*** Opening Provided records ***
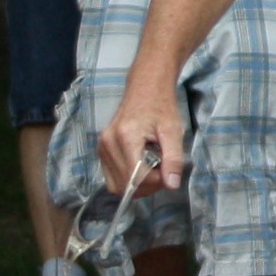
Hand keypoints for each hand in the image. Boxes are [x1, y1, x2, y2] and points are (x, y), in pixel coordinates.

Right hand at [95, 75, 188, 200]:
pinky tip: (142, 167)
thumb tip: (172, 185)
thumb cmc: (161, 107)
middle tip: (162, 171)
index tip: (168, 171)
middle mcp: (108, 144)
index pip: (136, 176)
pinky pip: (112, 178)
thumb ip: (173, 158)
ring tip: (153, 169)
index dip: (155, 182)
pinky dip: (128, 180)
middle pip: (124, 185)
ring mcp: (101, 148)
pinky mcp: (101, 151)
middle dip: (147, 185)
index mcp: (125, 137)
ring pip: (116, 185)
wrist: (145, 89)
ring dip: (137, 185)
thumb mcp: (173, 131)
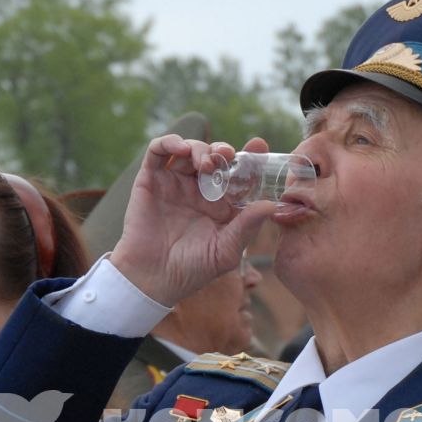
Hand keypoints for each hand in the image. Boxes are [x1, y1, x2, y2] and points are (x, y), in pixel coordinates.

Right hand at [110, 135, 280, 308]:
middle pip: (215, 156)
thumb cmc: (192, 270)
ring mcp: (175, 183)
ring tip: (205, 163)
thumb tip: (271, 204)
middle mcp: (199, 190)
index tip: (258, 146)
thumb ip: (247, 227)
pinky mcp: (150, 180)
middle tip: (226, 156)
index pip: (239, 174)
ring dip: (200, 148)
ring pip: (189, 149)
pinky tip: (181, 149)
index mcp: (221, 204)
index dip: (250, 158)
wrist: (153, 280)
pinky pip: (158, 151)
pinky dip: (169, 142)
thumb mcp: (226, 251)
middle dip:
*** Closing Provided records ***
▶ _Task_: The line with "ring tip: (205, 163)", the last line of the data above, and every line between them should be duplicated exactly, with nothing else.

▶ _Solution to this task_:
ring tip: (205, 163)
thumb tip: (271, 204)
middle mcp: (199, 190)
index tip: (258, 146)
thumb ip: (247, 227)
pinky mcp: (150, 180)
middle tip: (226, 156)
index pip: (239, 174)
ring dip: (200, 148)
ring pip: (189, 149)
pinky tip: (181, 149)
index mcp: (221, 204)
index dip: (250, 158)
wrist: (153, 280)
pinky pip: (158, 151)
pinky dip: (169, 142)
thumb mcp: (226, 251)
middle dip:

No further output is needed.